F3: architecture doc surface table out of sync with new proto topics (Low / Architecture)

  • Location: crates/telemetry_stream/proto/telemetry.proto (now defines Topic::OperatorEvent + SubscribeVideo RPC).
  • Description: architecture.md §7.x enumerates the telemetry topic catalogue and the operator-link RPC surface. Batches 14 + 15 together have added: gRPC server, video subscribe, MapObjects snapshot-on-subscribe, operator events. The architecture doc has not yet had the surface table refreshed.
  • Suggestion: schedule a doc-sync sweep that covers batches 13-15 (architecture topic table + decision-rationale entries for Tonic-gRPC = closed Q2, and a brief note on the snapshot-then-diff pattern for MapObjects). Fold into the next monorepo-document/architecture-sync ticket.
  • Task: batches 13-15 collectively (carried as C3 + C7).

F4: surface_poi placeholder returns NotImplemented after side-effect (Low / Scope)

  • Location: crates/operator_bridge/src/lib.rs:120-128.
  • Description: OperatorBridgeHandle::surface_poi pushes the surface event through the sink and then returns Err(NotImplemented(AZ-680)). The intent is "the surface IS pushed; the decision round-trip is AZ-680". A caller who tries to retry on error would double-push.
  • Suggestion: when AZ-680 lands, replace with a real decision channel. Until then, document explicitly that callers should treat NotImplemented here as "fire-and-forget, decision pending" — or rename to enqueue_surface_only_pending_decision_loop to make the placeholder posture unambiguous.
  • Task: AZ-679 (placeholder), AZ-680 (real fix).

6. Open cumulative findings touched

  • C5 (autopilot dead-code clippy) — unchanged; still blocks --all-targets -D warnings at the workspace level. Not fixable inside batch 15 scope.
  • C6 (mission_executor ac3 flake) — unchanged; reproduced once during the workspace test run, passes when re-run targeted (-p mission_executor --test state_machine ac3_bounded_retry_then_success). Documented in _docs/_process_leftovers/2026-05-20_mission_executor_ac3_flake.md.

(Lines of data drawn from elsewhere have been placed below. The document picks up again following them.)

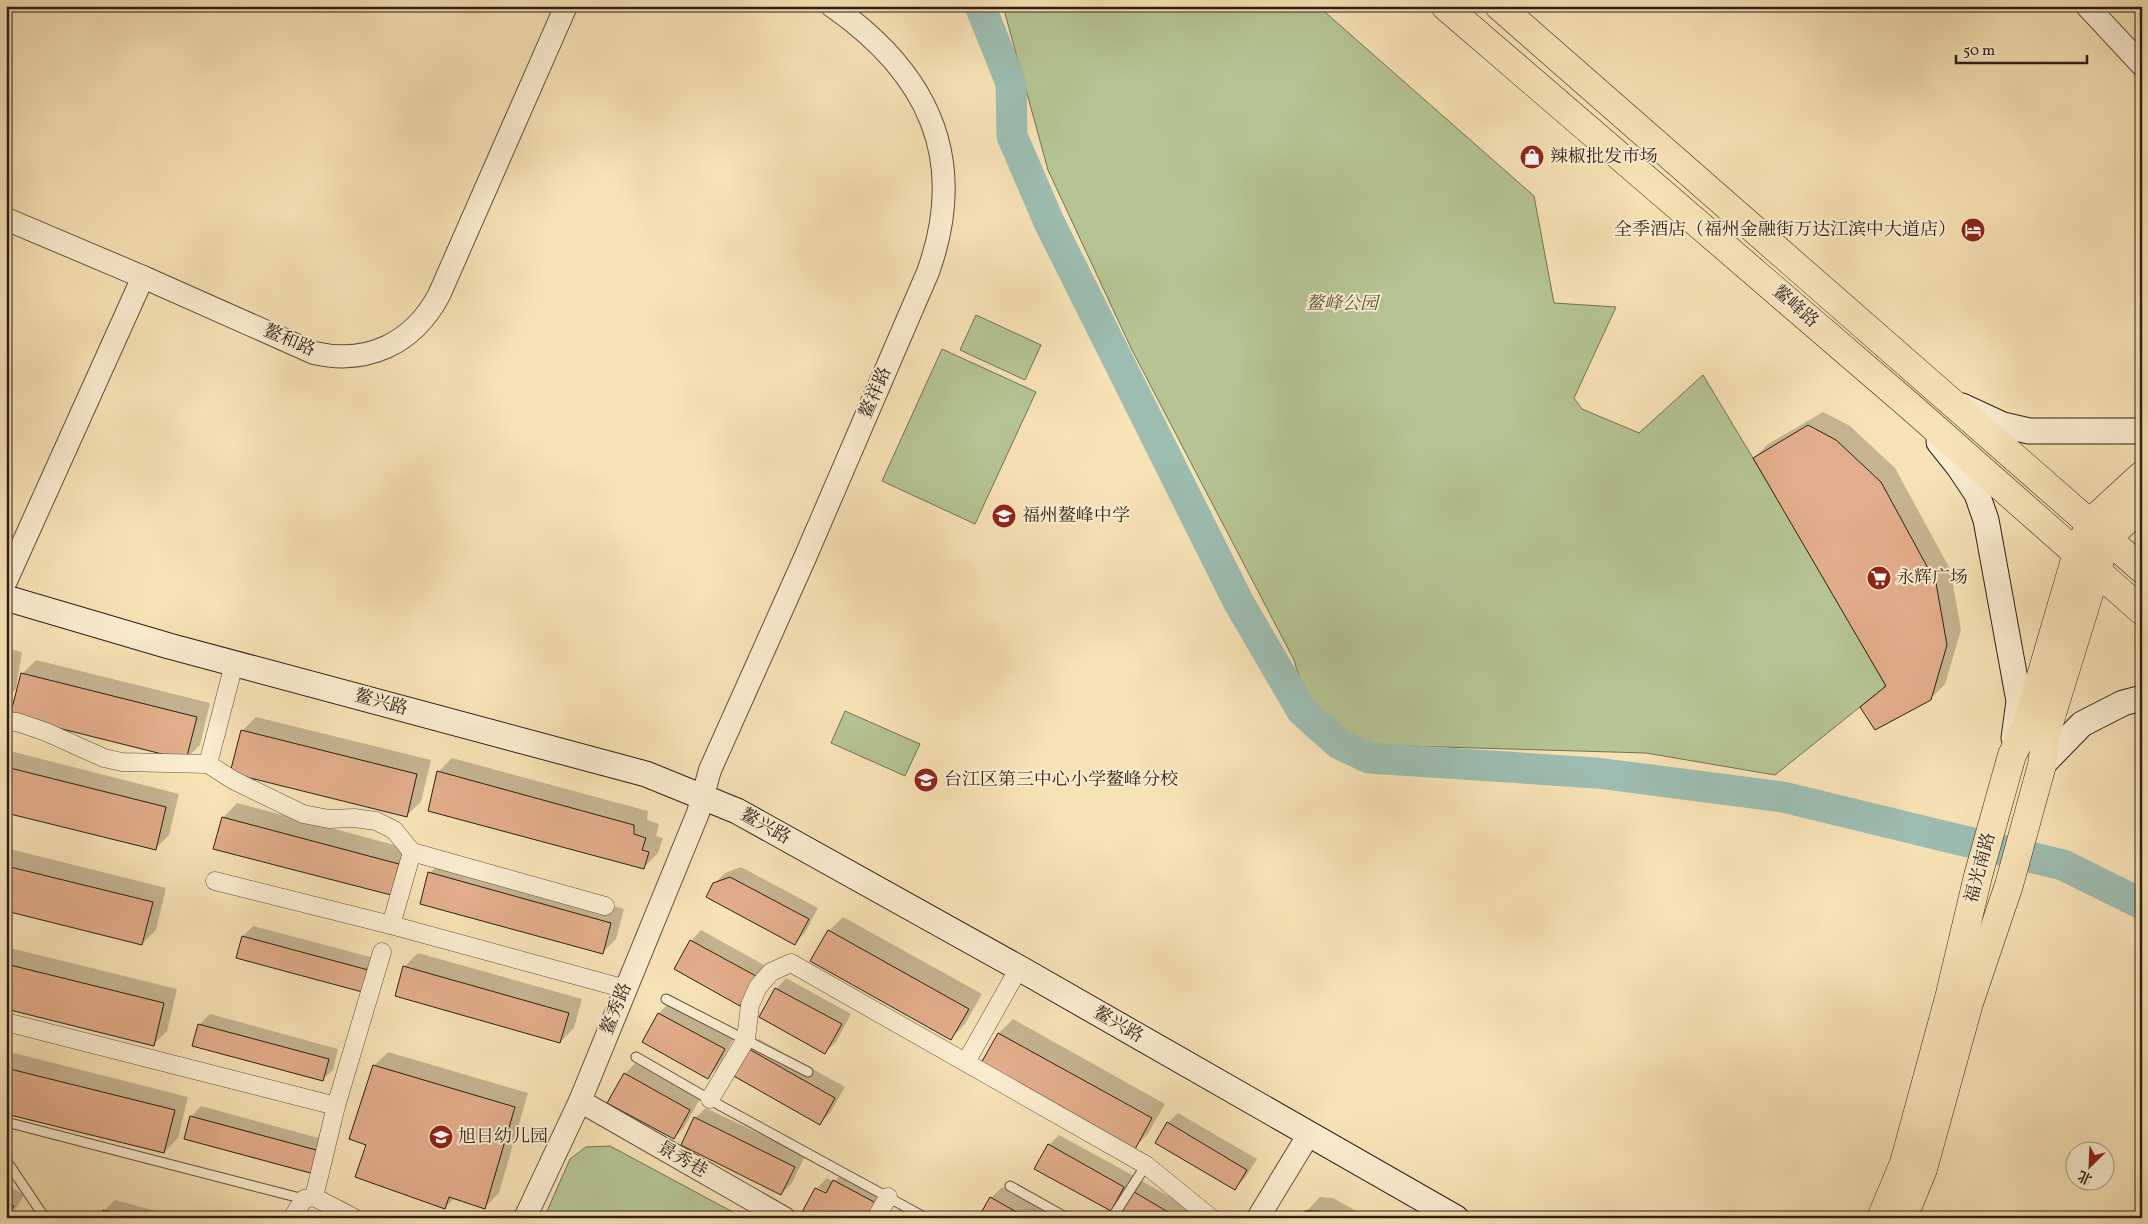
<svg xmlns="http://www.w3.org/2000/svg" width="2148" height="1224" viewBox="0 0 2148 1224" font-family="Vollkorn,'Noto Serif SC',serif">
	<rect width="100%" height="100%" fill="#f7e2b5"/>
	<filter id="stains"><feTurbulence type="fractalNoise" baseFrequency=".004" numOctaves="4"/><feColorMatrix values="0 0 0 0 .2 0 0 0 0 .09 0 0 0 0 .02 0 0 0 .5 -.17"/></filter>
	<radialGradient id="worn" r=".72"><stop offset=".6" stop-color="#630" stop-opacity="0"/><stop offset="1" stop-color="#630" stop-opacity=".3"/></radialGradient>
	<!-- green -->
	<g fill="#b6c493" stroke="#717254">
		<path d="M1003,6H1318L1534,196L1554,303L1616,307L1574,398L1582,409L1639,433L1703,375L1822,573L1886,686L1775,775L1646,753L1374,745C1330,729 1306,706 1294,660L1132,350L1048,170Z"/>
		<polygon points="976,315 1041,345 1025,380 960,350"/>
		<polygon points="942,349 1036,392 975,524 882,481"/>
		<polygon points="845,711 920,744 905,776 831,743"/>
		<polygon points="610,1146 744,1218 544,1218 570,1159 586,1147"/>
	</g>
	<!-- shadow -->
	<g fill="#0003" fill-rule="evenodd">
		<polygon points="1823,412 1850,426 1895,468 1950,569 1961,630 1945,684 1930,699 1861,707 1887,684 1754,458 1768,444"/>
		<polygon points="6,648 22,652 16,689 6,698"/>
		<polygon points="36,660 210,703 200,745 186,759 22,674"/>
		<polygon points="256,717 431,760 421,802 406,816 242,731"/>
		<polygon points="6,750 179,794 169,835 155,849 6,812"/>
		<polygon points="452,758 648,811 647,820 659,824 656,836 663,838 658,853 644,867 438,772"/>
		<polygon points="237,803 413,850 391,894 223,818"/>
		<polygon points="6,848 166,888 156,930 142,944 6,910"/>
		<polygon points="444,859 624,909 616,939 602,953 430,873"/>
		<polygon points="741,867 818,908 805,933 795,943 714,884 725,873"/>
		<polygon points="843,917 982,994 965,1024 951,1038 829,931"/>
		<polygon points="253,926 382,960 376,981 243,936"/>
		<polygon points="701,930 766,966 751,994 691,941"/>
		<polygon points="6,947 177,989 167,1031 153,1045 6,1008"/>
		<polygon points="418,953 582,999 574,1028 560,1042 404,967"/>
		<polygon points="786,978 851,1014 836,1042 825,1052 776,989"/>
		<polygon points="669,1003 734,1038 718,1067 708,1077 643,1042 659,1013"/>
		<polygon points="210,1014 338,1049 333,1070 322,1080 194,1046 200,1024"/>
		<polygon points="1013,1019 1165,1104 1147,1135 1133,1149 981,1065 999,1033"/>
		<polygon points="759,1039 845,1087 830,1113 820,1123 748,1049"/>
		<polygon points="388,1052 528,1093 499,1193 485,1207 455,1198 444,1208 367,1144 374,1066"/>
		<polygon points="14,1053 188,1097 178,1138 164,1152 6,1112 6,1060"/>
		<polygon points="635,1063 700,1099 684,1127 674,1138 625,1074"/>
		<polygon points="201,1106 330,1141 324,1162 191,1117"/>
		<polygon points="706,1108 805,1156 792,1183 781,1194 695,1118"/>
		<polygon points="1178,1113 1257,1159 1245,1178 1235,1188 1168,1123"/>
		<polygon points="1059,1135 1134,1176 1121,1199 1111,1210 1049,1145"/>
		<path d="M845,1170L886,1193L872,1218L803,1213L816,1189L827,1178L834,1182ZM818,1188L832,1195L818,1191Z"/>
		<polygon points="1142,1181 1206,1218 1133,1218 1132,1191"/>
		<polygon points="6,1184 24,1195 10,1218 6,1218"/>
		<polygon points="1002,1187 1055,1218 980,1217 991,1198"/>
		<polygon points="1320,1197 1333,1198 1369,1218 1300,1218"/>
		<polygon points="115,1200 182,1218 102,1218 104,1211"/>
		<polygon points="342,1200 371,1218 326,1218"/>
	</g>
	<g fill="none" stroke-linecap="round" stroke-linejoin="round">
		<!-- river -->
		<polyline stroke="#9dbdb1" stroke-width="31" points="980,6 1011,83 1012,136 1049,222 1239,603 1302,711 1339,744 1369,758 1597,773 1783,797 2063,865 2142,904"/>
	</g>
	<!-- building -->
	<g fill="#e2ad8a" stroke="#2c1f15">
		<polygon points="1808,425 1836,440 1881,482 1936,583 1947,645 1931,700 1875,730 1860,707 1886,686 1753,458"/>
		<polygon points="21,673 197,717 186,760 10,716"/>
		<polygon points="241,730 417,774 407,817 230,773"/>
		<polygon points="6,767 166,807 156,850 6,813"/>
		<polygon points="437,771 634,825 634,834 646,838 642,850 649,852 644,869 428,811"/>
		<polygon points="222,817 399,864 391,895 213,849"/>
		<polygon points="6,866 153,902 142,945 6,911"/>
		<polygon points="428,872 611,923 603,954 420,904"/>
		<polygon points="730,877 809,919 795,945 706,897 713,883"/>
		<polygon points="828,930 969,1009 951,1040 810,961"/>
		<polygon points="242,936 372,971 366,993 236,958"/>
		<polygon points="690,940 756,976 740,1006 674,969"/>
		<polygon points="6,964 164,1003 154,1046 6,1009"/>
		<polygon points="403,966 569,1013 560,1043 395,996"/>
		<polygon points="775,988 842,1024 825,1054 759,1017"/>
		<polygon points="658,1013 725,1049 708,1079 642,1042"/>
		<polygon points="198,1024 329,1059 323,1081 192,1046"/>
		<polygon points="998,1033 1152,1118 1134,1151 980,1065"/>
		<polygon points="747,1048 835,1098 820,1125 732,1075"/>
		<polygon points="373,1065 515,1107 485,1209 449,1197 445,1209 355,1177 366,1145 349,1139"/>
		<polygon points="6,1068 175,1110 164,1153 6,1114"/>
		<polygon points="624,1073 690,1110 674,1139 607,1103"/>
		<polygon points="190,1116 320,1151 314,1174 184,1139"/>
		<polygon points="694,1117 795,1167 781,1195 681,1145"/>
		<polygon points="1167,1122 1247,1170 1235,1190 1155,1143"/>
		<polygon points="1048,1144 1124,1187 1111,1211 1034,1169"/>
		<polygon points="833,1180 876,1203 868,1218 809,1218 801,1214 815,1188 826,1193"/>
		<polygon points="1131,1190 1178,1218 1131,1218 1119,1211"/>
		<polygon points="990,1197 1027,1218 978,1218"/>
		<polygon points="6,1201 14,1206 7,1218 6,1218"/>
		<polygon points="103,1210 133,1218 101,1218"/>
		<polygon points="1305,1211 1319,1211 1330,1218 1298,1218"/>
	</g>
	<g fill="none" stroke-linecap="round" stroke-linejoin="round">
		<defs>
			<g id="service">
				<polyline points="666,999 808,1072"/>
				<polyline points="636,1057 721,1106 926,1218"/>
				<polyline points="6,1122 304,1199"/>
				<polyline points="6,1160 45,1218"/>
				<polyline points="1010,1186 1067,1218"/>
				<polyline points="1112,1218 1146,1165"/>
			</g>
			<g id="minor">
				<polyline points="6,722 17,722 46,732 104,758 122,762 208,764 233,780 303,814 329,819 354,818 376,821 394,830 412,852 605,906"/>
				<polyline points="208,764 234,664"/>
				<polyline points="215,881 391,925 626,989"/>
				<polyline points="391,925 412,852"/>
				<polyline points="6,1022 336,1106"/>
				<polyline points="966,1062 1019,968"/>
				<polyline points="710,1099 746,1039 750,1005 758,987 771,972 791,963 1146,1165 1211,1218"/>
				<polyline points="314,1197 354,1218"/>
				<polyline points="292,1218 304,1199 314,1197 336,1106 382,952"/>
				<polyline points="876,1218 888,1197"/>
			</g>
			<g id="tertiary">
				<polyline points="2087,6 2142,65"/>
				<polyline points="6,219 143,277"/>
				<path d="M6,581L143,277L314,353C367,365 413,344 439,295L566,6"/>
				<polyline points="580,1101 784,1218"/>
				<path d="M525,1218L580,1101L698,813L710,770L804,560L928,272C969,158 928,73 832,6"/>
				<polyline points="1258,1218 1309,1134"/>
			</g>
			<g id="secondary">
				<polyline points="1962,406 2003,425 2029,431 2142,431"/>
				<polyline points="1939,442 1959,467 1977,494 1986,520 2019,701 2014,738"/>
				<polyline points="6,598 169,646 646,774 737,811 1019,968 1456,1218"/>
				<polyline points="2042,765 2082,724 2123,703 2142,698"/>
			</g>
			<g id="primary">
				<polyline points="1445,6 1911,407 2142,611"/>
				<polyline points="1499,6 2142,569"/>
				<polyline points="1881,1218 1904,1163 1949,998 1978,876 2012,755 2026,727 2077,553 2091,522 2142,475"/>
				<polyline points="1903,1218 1923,1169 1969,1003 2009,885 2042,765 2046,733 2096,571 2108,538 2142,505"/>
			</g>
		</defs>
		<!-- service casing -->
		<use href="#service" stroke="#5f503d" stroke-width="11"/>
		<!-- minor casing -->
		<use href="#minor" stroke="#5f503d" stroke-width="19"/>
		<!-- tertiary casing -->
		<use href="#tertiary" stroke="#5f503d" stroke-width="24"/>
		<!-- secondary casing -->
		<use href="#secondary" stroke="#2c1f15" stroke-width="27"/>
		<!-- primary casing -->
		<use href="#primary" stroke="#2c1f15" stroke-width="29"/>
		<!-- service -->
		<use href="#service" stroke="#faeccf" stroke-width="9"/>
		<!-- minor -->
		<use href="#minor" stroke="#faeccf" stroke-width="18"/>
		<!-- tertiary -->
		<use href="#tertiary" stroke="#faeccf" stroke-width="22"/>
		<!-- secondary -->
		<use href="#secondary" stroke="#faeccf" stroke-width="25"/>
		<!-- primary -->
		<use href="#primary" stroke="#f7e2b5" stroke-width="28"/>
	</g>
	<!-- icons -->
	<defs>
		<symbol id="shop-disc" viewBox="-11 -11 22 22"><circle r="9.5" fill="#8f2418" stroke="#faeccf"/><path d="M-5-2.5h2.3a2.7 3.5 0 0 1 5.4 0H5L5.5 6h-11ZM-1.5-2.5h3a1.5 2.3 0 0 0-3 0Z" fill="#fff"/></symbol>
		<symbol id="hotel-disc" viewBox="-11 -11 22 22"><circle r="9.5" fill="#8f2418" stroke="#faeccf"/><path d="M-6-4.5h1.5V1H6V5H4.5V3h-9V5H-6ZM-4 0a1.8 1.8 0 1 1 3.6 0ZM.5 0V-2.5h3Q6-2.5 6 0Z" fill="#fff"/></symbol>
		<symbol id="school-disc" viewBox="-11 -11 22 22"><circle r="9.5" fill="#8f2418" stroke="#faeccf"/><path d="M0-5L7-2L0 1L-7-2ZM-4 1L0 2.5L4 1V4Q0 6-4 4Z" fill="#fff"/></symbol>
		<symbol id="supermarket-disc" viewBox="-11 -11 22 22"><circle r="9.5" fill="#8f2418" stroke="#faeccf"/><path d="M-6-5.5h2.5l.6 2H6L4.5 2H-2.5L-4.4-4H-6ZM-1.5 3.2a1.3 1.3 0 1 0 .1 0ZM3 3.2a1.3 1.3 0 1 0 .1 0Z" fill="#fff"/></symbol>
	</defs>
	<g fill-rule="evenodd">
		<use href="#shop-disc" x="1518" y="143" width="28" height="28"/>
		<use href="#hotel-disc" x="1959" y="216" width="28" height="28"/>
		<use href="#school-disc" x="990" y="502" width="28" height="28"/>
		<use href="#supermarket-disc" x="1865" y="564" width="28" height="28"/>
		<use href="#school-disc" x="912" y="766" width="28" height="28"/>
		<use href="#school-disc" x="427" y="1123" width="28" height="28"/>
	</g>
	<g text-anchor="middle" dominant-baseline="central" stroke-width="4" stroke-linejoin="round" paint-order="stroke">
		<!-- poi labels -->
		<g font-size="18" fill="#2c1f15" stroke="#faeccf" text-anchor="start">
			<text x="1550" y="157">辣椒批发市场</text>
			<text x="1956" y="230" text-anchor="end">全季酒店（福州金融街万达江滨中大道店）</text>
			<text x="1022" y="516">福州鳌峰中学</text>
			<text x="1896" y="578">永辉广场</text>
			<text x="944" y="780">台江区第三中心小学鳌峰分校</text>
			<text x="458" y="1137">旭日幼儿园</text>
		</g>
		<!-- park labels -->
		<g font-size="18" font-style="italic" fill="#55513b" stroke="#faeccf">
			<text x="1342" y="304">鳌峰公园</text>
		</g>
		<!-- street labels -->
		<g font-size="18" fill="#2c1f15" stroke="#faeccf">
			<text transform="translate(1795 307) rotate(41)">鳌峰路</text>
			<text transform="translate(289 341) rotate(23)">鳌和路</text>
			<text transform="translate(876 393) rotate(-67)">鳌祥路</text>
			<text transform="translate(381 703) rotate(15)">鳌兴路</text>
			<text transform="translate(765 827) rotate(29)">鳌兴路</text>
			<text transform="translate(1981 868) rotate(-75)">福光南路</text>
			<text transform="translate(617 1009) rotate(-68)">鳌秀路</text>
			<text transform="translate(1118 1025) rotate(30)">鳌兴路</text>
			<text transform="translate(682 1160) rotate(30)">景秀巷</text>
		</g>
	</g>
	<!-- margin -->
	<rect width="2148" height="1224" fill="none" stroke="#f7e2b5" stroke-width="25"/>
	<rect x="8" y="8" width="2133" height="1209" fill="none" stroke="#2c1f15" stroke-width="2.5"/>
	<rect x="12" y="12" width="2123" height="1199" fill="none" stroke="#2c1f15"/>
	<!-- north arrow -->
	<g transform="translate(2090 1166) rotate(204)"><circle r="24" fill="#faeccf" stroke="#a89a85"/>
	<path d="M0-4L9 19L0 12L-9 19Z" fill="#8f2418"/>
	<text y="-8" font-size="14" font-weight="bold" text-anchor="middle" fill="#2c1f15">北</text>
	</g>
	<!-- scale -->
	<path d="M1956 55v8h131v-8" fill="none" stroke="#2c1f15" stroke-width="2.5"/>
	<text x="1963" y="55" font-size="15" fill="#2c1f15" stroke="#faeccf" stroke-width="4" paint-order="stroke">50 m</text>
	<rect width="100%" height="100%" filter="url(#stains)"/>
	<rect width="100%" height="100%" fill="url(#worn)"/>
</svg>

7. Cumulative review trigger

End of triplet 13 / 14 / 15 — cumulative review for these three batches is produced as _docs/03_implementation/cumulative_review_batches_13-15_cycle1_report.md.

8. Next-batch candidates

  • AZ-680 — operator command dispatch (the consumer of AZ-678's ValidatedCommand). Naturally bundles with composition-root wiring (autopilot/runtime.rs) of OperatorBridge::with_validator + with_telemetry_sink.
  • AZ-668 — scan_controller POI queue. Becomes much more tractable now that the wire format (AZ-679) is fixed.
  • AZ-684 — scan_controller VLM assessment ladder; resolves F2 above.
  • AZ-658 — frame_ingest decoder. Still needs the H.264-binding decision.
  • Doc sweep covering batches 13-15 (architecture topic table, Tonic-gRPC decision, snapshot-then-diff pattern).